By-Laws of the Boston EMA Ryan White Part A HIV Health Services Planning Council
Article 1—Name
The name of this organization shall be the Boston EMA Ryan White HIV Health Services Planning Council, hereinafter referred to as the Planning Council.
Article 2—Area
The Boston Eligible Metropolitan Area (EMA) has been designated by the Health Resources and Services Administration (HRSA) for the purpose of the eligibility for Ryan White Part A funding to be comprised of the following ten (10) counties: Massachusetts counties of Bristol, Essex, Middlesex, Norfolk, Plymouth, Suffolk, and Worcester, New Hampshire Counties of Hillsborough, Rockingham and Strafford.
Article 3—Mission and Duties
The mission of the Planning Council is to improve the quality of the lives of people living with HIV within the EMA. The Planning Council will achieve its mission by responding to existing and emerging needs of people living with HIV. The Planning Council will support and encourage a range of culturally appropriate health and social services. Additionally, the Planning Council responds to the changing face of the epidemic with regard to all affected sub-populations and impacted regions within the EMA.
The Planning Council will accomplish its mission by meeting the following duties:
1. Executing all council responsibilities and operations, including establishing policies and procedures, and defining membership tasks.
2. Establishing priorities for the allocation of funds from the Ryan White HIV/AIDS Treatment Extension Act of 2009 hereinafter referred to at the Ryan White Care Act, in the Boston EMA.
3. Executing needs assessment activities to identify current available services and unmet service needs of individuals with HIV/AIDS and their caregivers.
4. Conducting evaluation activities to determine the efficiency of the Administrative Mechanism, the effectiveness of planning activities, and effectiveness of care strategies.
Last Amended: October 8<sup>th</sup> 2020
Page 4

Exercise instructions -> The required answer is the run of lines above, starting at the line with "Article 1—Name" and ending at the line with "3. Executing needs", reproduced exactly with both ends.

Solution ->
Article 1—Name
The name of this organization shall be the Boston EMA Ryan White HIV Health Services Planning Council, hereinafter referred to as the Planning Council.
Article 2—Area
The Boston Eligible Metropolitan Area (EMA) has been designated by the Health Resources and Services Administration (HRSA) for the purpose of the eligibility for Ryan White Part A funding to be comprised of the following ten (10) counties: Massachusetts counties of Bristol, Essex, Middlesex, Norfolk, Plymouth, Suffolk, and Worcester, New Hampshire Counties of Hillsborough, Rockingham and Strafford.
Article 3—Mission and Duties
The mission of the Planning Council is to improve the quality of the lives of people living with HIV within the EMA. The Planning Council will achieve its mission by responding to existing and emerging needs of people living with HIV. The Planning Council will support and encourage a range of culturally appropriate health and social services. Additionally, the Planning Council responds to the changing face of the epidemic with regard to all affected sub-populations and impacted regions within the EMA.
The Planning Council will accomplish its mission by meeting the following duties:
1. Executing all council responsibilities and operations, including establishing policies and procedures, and defining membership tasks.
2. Establishing priorities for the allocation of funds from the Ryan White HIV/AIDS Treatment Extension Act of 2009 hereinafter referred to at the Ryan White Care Act, in the Boston EMA.
3. Executing needs assessment activities to identify current available services and unmet service needs of individuals with HIV/AIDS and their caregivers.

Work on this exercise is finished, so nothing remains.